DOCUMENT PASSAGE
──────────

*. Another example of incongruity: the exteriors, shot mainly around the fortress of Ivangorod, are suitably rugged and imposing, as though Elsinore has been carved out of the cliffs, but they don’t really match with the giant studio interiors. I’m always bothered when the floor of a movie castle looks so clean and smooth you could eat your dinner off of it.
*. Kozintsev: “The general view of the castle must not be filmed. The image will appear only in the unity of the sensations of Elsinore’s various aspects. And its external appearance, in the montage of the sequences filmed in a variety of places.” Even so, I felt like the settings tended to overwhelm the actors and their lines, and the film as a whole seems too intent on showing them off, wrapping as many of them as possible into a single scene through multiple transitions and lots of camera movement.

──────────

Extrinsic camera parameters:

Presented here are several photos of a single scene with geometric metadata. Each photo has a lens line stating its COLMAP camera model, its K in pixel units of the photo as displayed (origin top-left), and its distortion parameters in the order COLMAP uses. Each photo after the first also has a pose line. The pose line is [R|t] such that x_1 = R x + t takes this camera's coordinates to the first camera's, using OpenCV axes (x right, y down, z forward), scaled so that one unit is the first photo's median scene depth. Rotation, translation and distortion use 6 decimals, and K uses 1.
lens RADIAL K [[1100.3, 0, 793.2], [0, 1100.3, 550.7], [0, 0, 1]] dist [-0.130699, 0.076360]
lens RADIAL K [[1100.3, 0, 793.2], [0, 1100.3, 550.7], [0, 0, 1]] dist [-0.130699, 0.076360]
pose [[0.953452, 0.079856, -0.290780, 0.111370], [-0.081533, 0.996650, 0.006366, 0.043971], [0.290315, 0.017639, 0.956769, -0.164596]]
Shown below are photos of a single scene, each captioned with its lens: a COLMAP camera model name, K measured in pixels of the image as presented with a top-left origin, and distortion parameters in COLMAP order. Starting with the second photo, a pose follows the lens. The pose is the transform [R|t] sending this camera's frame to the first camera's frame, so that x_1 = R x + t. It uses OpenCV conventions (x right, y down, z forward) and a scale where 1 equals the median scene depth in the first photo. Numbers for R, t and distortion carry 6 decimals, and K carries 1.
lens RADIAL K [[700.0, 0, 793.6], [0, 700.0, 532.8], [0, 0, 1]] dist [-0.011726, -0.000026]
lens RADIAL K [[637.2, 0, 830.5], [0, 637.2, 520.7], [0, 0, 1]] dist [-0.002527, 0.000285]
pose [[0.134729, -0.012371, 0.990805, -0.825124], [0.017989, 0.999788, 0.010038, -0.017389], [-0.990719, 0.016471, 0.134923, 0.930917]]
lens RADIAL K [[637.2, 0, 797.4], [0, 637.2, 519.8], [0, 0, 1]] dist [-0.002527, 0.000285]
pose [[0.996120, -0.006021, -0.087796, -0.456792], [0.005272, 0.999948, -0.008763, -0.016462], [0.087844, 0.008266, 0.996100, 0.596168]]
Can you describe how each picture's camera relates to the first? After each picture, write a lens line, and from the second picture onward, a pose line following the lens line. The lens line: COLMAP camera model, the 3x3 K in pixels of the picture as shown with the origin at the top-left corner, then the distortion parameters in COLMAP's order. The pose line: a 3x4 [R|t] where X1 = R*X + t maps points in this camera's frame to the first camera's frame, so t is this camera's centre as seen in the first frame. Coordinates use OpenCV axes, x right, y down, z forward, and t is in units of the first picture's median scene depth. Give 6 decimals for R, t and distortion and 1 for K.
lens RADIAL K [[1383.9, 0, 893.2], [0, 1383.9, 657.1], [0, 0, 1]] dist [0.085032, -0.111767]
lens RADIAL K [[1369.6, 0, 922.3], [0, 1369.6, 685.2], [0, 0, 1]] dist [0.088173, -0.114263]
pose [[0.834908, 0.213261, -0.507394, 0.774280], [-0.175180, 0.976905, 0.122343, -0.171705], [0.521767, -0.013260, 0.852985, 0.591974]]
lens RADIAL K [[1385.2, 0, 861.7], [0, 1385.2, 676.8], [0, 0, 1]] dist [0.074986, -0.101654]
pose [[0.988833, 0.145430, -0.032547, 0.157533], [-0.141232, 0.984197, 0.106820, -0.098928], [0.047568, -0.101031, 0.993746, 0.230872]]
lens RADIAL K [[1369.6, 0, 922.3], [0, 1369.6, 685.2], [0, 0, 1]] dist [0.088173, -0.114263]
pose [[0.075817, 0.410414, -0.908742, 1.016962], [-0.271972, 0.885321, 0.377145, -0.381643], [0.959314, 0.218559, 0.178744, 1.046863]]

──────────

WHAT YOU ARE ASKED TO DO
According to the film commentary, where were the exteriors mainly shot?

SOLUTION TO THIS TASK
Mainly around the fortress of Ivangorod.